DIY Home Nas help

  • Hi,

    I want to build a home nas out of an old computer and I have allready made succesful tests with OMV.

    The specs are:

    I5 4750

    Asrock H81-VG4

    a Crucial MX 240GB SSD

    Some old LC-Power 420Watts

    and two old Sata HDDs (1. 350Gb 2. 250Gb, running in Mirror so 250Gb usable)

    they do reach the 110MB/s Gigabit speed just fine though.

    Of course those specs were fine for testing but I want to upgrade the machine.


    I heard somewhere that these cheap onboard Realtek Gigabit chips are no good so if that is true what is a good intel gigabit card that won't break the bank?


    On the PSU side I though of a pure power 11 400W from be quiet.

    For the hdds I thought of 3x 3TB running in Raid 5


    It's not like the nas has to run 24/7 it is just a kind of extenden storage, a place where me and my family can back up data. So It'll be shut down for the night for example.


    Since I'm quite new to this what would you suggest to me?

    Thanks!

  • The Realtek Onboard LAN should be sufficient, there is no need for an Intel LAN adapter. Many if not most NAS have a Realtek NIC onboard (such as my TerraMaster F5-221 with an Intel CPU, that works just fine with GBit speed). If you need a second NIC for link aggregation, I would go for a dual NIC LAN card and disable the onboard solution. Realtek is fine thow also for that one.

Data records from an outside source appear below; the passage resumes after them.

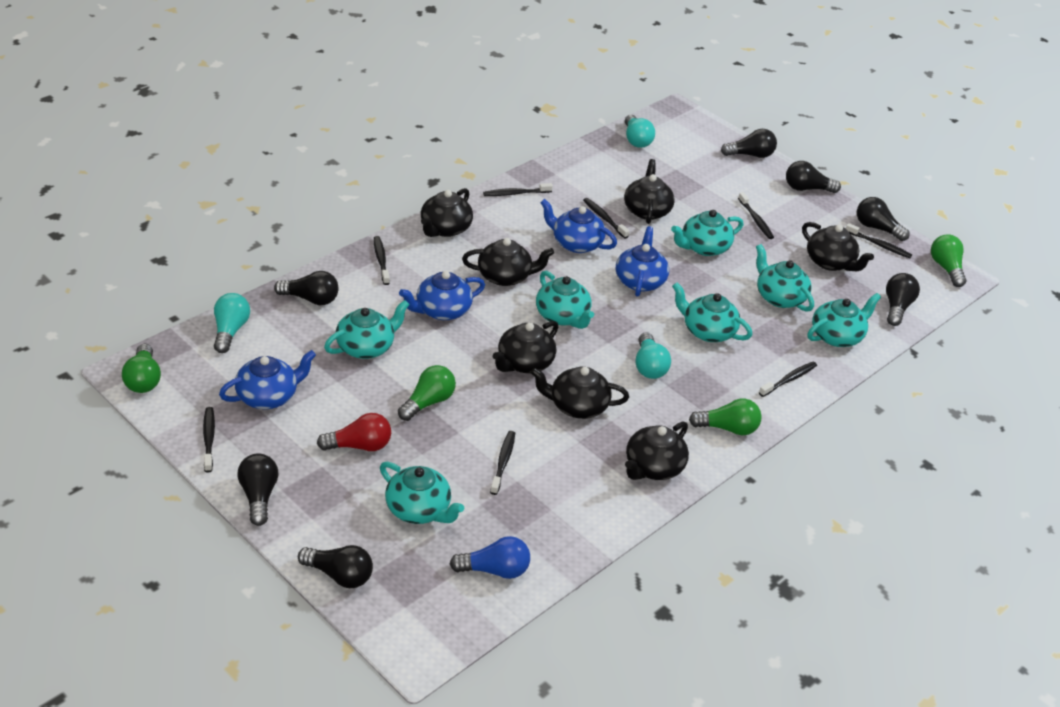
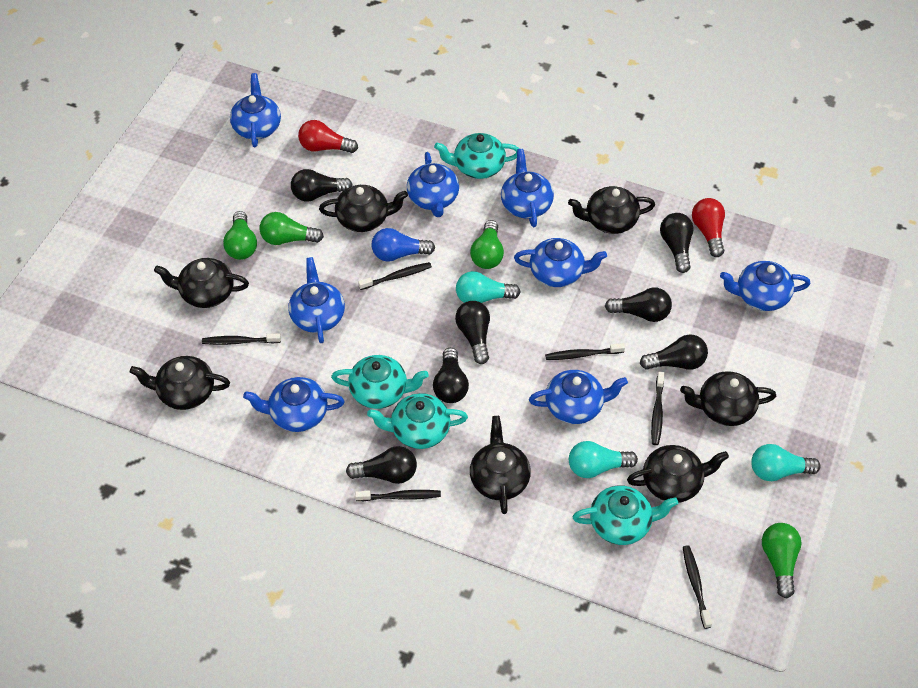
black toothbrush: 8 -> 6
blue teapot: 4 -> 8
red light bulb: 1 -> 2
turquoise teapot: 7 -> 4

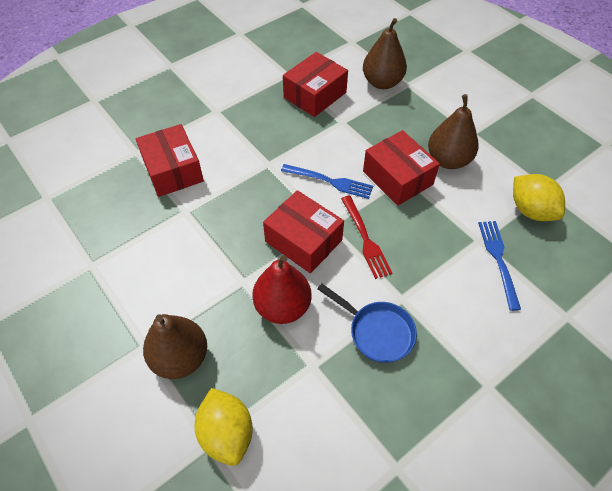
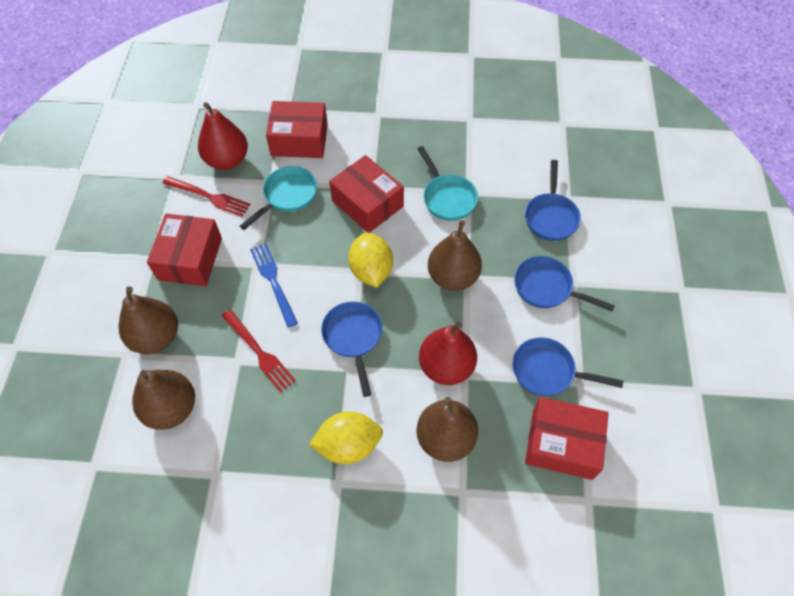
blue fork: 2 -> 1
blue pan: 1 -> 4
brown pear: 3 -> 4
red fork: 1 -> 2
red pear: 1 -> 2
turquoise pan: 0 -> 2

    Your second solution with the 3 3 TB HDDs is fine, I use a similar configuration with three 3 TB WD RED harddisks as a aRAID 5 configuration in my TerraMaster F5-221 server with Debian 11 Bullseye and OMV 6 Shaitan alpha, together with pi-hole and miniDLNA. Was a pain in the butt to get it going (pi-hole failed to install - the key is to install lighttpd first before OMV and pi-hole), but it works fine now.


    A desktop PC wastes a huge amount of energy - as long as you don't need the additional power of a Core i5 for example for virtual machines. I would opt for a NAS with Intel CPU like I did, that will safe a huge amount of power on the long run.

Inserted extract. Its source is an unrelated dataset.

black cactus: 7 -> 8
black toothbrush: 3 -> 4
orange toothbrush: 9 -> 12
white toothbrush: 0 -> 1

    The shutdown can be done with a OMV sheduled task quiet easily - you can also set the drives to power down after a while.


    In addition, I would use a cheap SSD for the system - if you do that, the harddisks can be shut down on idle. I use a 120 GB Intenso SSD in bay 1 of my TerraMaster - that costs only 20 Euros so it's quiet cheap - but overkill for a headless debian installation, that uses only 2.3 GB on the SSD, Bay 2-4 hold the three harddisks. Bay 5 is empty right now.


    • Offizieller Beitrag

    The problem is, when they dont work.. they're crap. See here and on Reddit how many people have issues w/ realteks (and I am squarely in this camp).

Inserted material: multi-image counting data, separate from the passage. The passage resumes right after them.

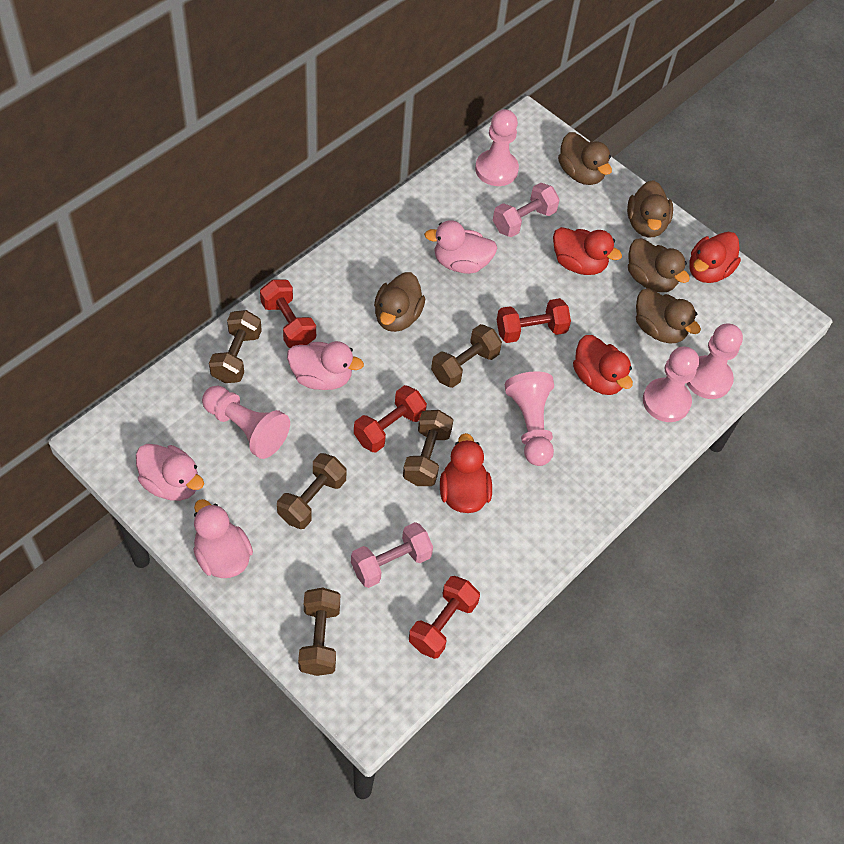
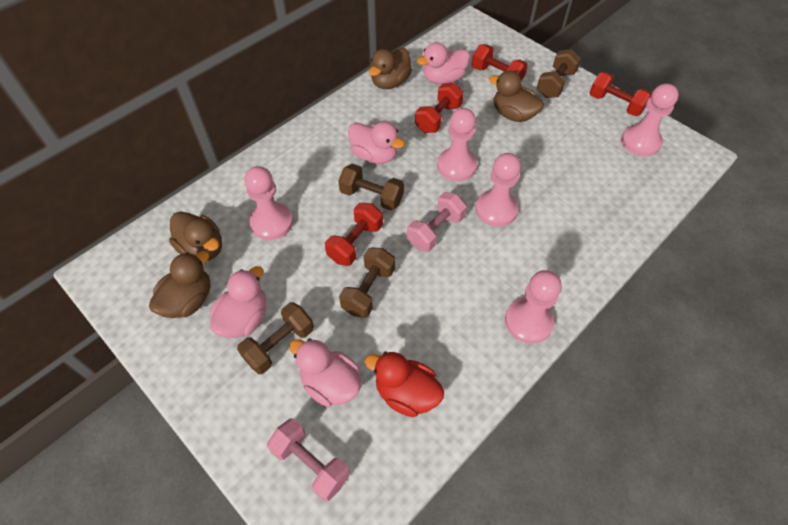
brown duck: 5 -> 4
brown dumbbell: 5 -> 4
red duck: 4 -> 1

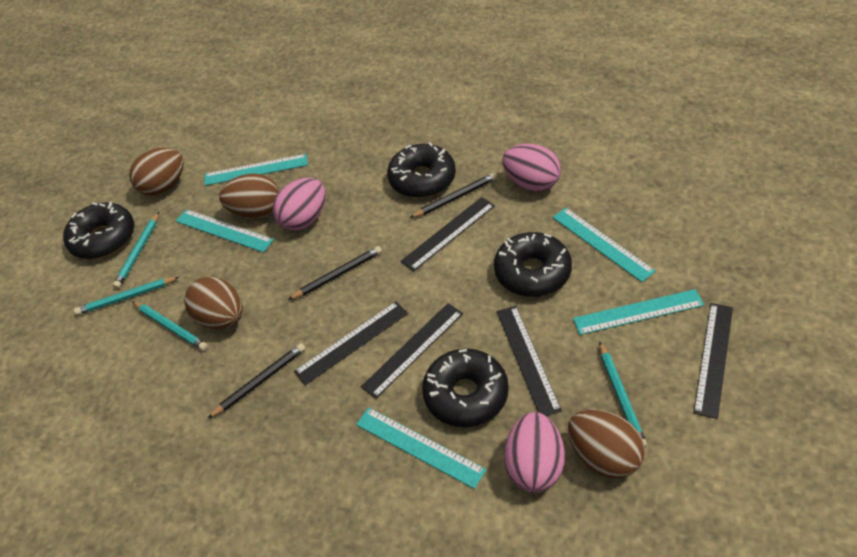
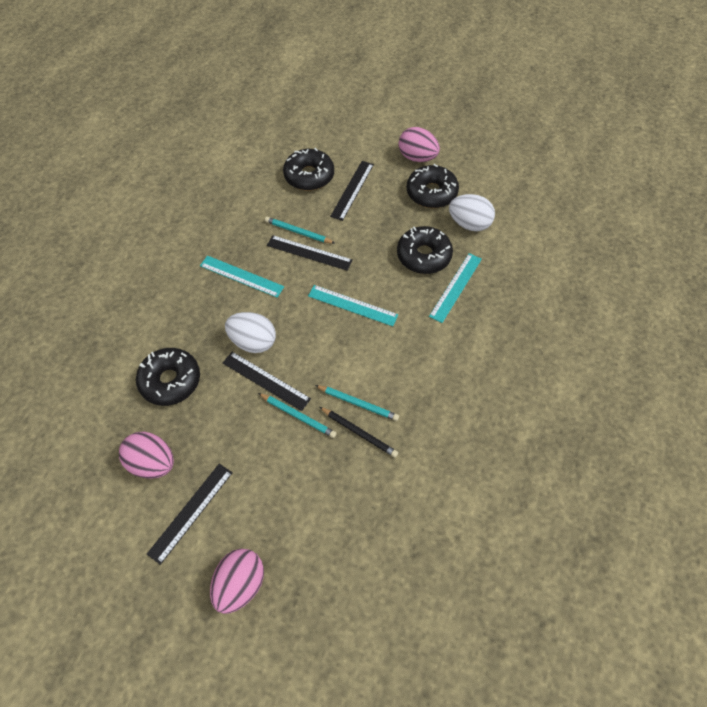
black pencil: 3 -> 1
black ruler: 5 -> 4
brown egg: 4 -> 0
turquoise pencil: 4 -> 3
turquoise ruler: 5 -> 3
white egg: 0 -> 2

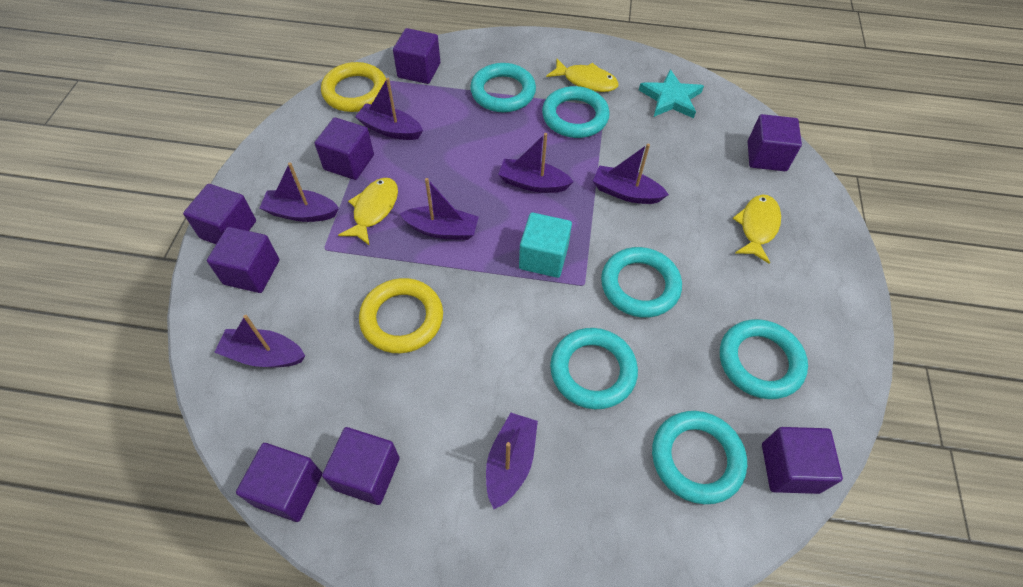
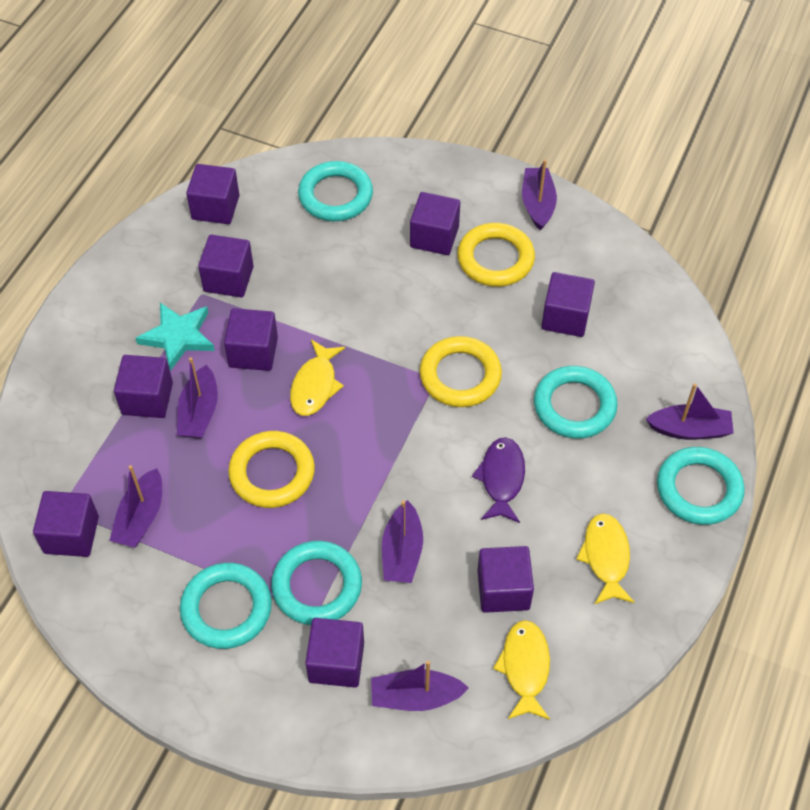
purple boat: 7 -> 6
purple cube: 8 -> 9
purple fish: 0 -> 1
turquoise cube: 1 -> 0
turquoise ring: 6 -> 5
yellow ring: 2 -> 3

    I just won't buy a board w/ a realtek device unless I'm planning on a network card.

  • The problem is, when they dont work.. they're crap. See here and on Reddit how many people have issues w/ realteks (and I am squarely in this camp).

    Fortunately I never had issues with Realtek NICs until now - hope that stays that way :D - even in Debian, the worst issue was that Debian complained about missing firmware - I downloaded the dep package and installed it manually and the issue was gone - but the network connectivity worked without that anyway.